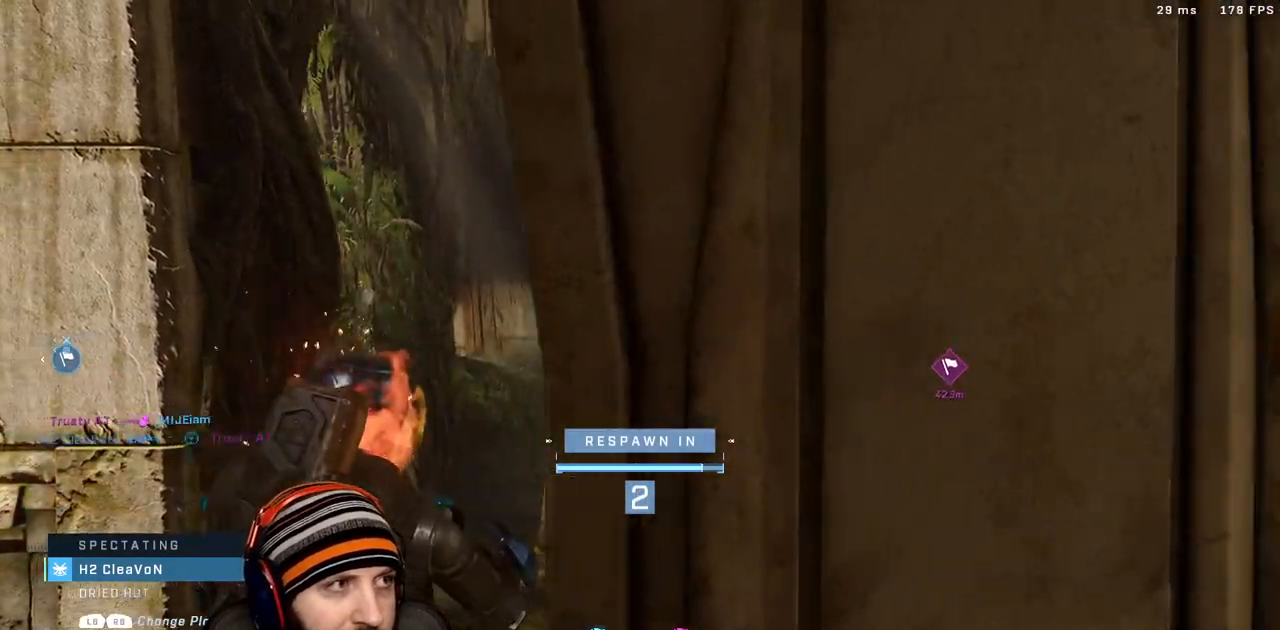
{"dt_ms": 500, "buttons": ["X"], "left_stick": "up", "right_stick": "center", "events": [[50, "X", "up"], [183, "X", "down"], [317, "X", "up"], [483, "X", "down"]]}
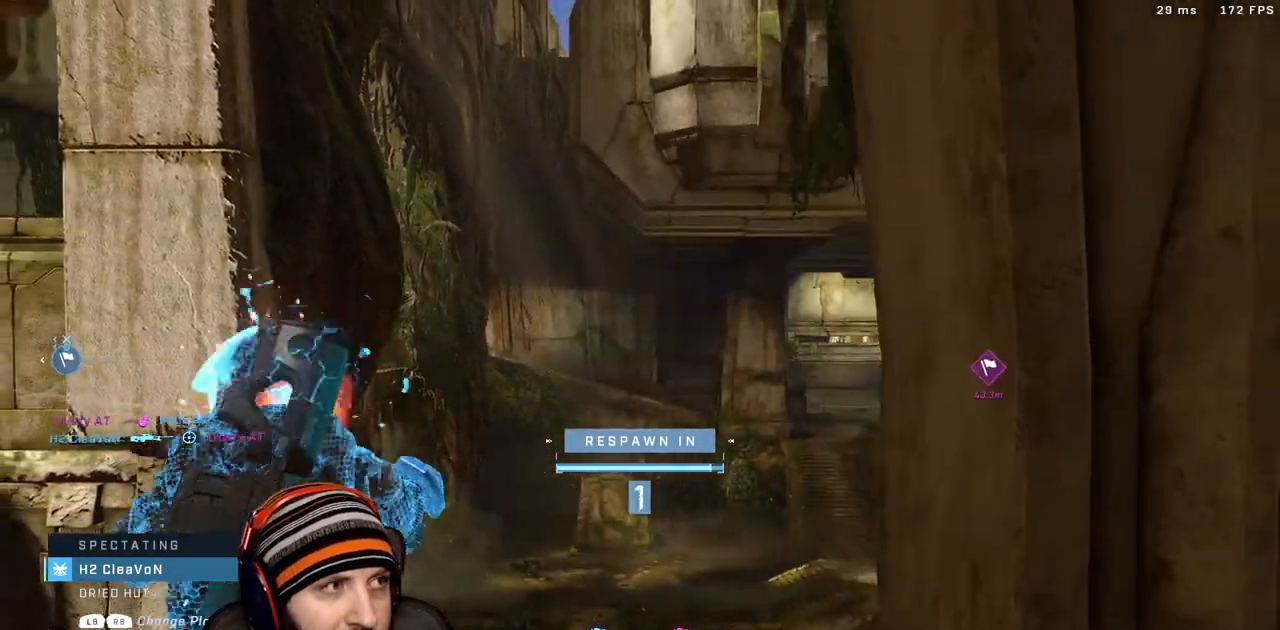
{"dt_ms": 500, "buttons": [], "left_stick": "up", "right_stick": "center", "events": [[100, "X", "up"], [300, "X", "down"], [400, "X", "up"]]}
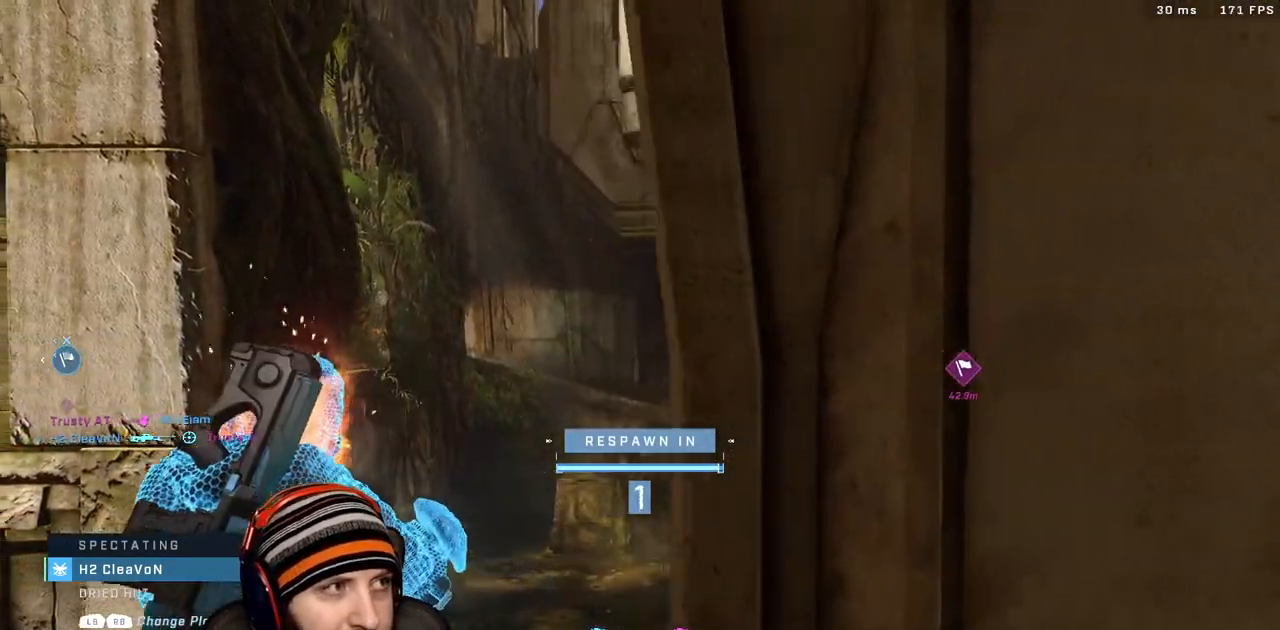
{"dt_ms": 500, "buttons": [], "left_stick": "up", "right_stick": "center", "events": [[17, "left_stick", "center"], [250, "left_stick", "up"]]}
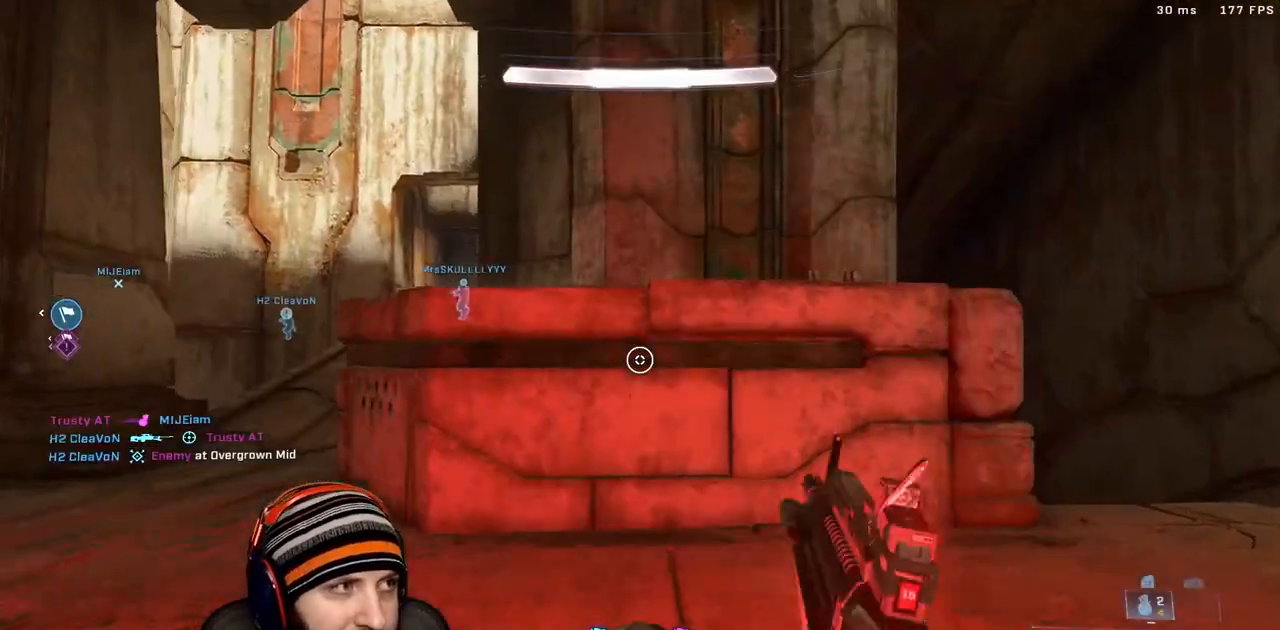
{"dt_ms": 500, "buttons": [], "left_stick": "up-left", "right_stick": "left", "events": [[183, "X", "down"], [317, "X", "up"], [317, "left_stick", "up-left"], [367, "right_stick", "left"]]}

########################################

Return the complete material exactly as it appears, without images.

◆ REPLY TO THE TASK:
{"dt_ms": 500, "buttons": ["X"], "left_stick": "up", "right_stick": "center", "events": [[50, "X", "up"], [183, "X", "down"], [317, "X", "up"], [483, "X", "down"]]}
{"dt_ms": 500, "buttons": [], "left_stick": "up", "right_stick": "center", "events": [[100, "X", "up"], [300, "X", "down"], [400, "X", "up"]]}
{"dt_ms": 500, "buttons": [], "left_stick": "up", "right_stick": "center", "events": [[17, "left_stick", "center"], [250, "left_stick", "up"]]}
{"dt_ms": 500, "buttons": [], "left_stick": "up-left", "right_stick": "left", "events": [[183, "X", "down"], [317, "X", "up"], [317, "left_stick", "up-left"], [367, "right_stick", "left"]]}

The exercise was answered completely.